**** Selected passage

Believing Cassandra: An Optimist Looks at a Pessimist’s World

By Paul Gipe

Having been disparaged as a “Cassandra,” I was reluctant to read a book on the topic, especially one with a subtile about optimism. “Oh no,” I thought, “another enviro bashing book catering to Limbaugh ditto-heads.”

Wrong. I should have had more faith in my publisher Chelsea Green. The small press has a long list of titles on environmental topics, including Donnella Meadows’ Beyond the Limits, an update of her ground breaking The Limits to Growth.

And it’s AtKisson’s link with Donnella Meadows that drives the book. Those of us who came of age with the first Earth Day–and those that didn’t–will find AtKisson’s review of how Meadows, her then husband Dennis, and their team of graduate students at MIT rocked the establishment with the theme that the biological concept of limits may play a role in human affairs.

AtKisson describes how the shock waves caused by the Club of Rome’s publication of Limits of Growth rippled through society, not only in the United States but abroad. (I recently found a marked-up copy in the home of our host family in Kassel, Germany.)

********

_Exercise A:_ In the book review, which publisher does the reviewer identify as their own?
_Exercise B:_ List every organization named in the book review.

**** Stored data

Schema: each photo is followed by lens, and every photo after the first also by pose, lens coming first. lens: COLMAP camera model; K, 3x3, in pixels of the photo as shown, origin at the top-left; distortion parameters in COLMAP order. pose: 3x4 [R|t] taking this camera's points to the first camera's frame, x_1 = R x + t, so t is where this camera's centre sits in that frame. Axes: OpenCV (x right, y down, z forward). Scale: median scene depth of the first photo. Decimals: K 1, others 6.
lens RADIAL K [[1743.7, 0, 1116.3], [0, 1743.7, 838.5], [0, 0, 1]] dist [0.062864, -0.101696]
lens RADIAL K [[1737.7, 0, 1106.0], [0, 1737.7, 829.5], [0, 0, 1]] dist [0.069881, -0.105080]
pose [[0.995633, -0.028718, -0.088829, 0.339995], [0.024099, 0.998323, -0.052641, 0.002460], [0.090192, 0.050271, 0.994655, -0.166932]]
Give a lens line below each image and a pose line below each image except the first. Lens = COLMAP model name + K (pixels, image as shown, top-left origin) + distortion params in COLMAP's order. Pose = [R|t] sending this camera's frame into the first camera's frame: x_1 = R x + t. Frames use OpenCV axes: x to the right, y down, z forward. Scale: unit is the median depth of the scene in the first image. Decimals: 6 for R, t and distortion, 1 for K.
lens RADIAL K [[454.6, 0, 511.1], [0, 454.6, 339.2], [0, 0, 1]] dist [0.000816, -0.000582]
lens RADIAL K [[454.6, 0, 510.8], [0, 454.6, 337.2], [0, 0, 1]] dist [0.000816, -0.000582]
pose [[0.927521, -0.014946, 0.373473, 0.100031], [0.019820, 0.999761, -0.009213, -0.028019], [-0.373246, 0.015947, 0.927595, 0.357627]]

********

_Your solution A:_ Chelsea Green

_Your solution B:_ Chelsea Green, MIT, the Club of Rome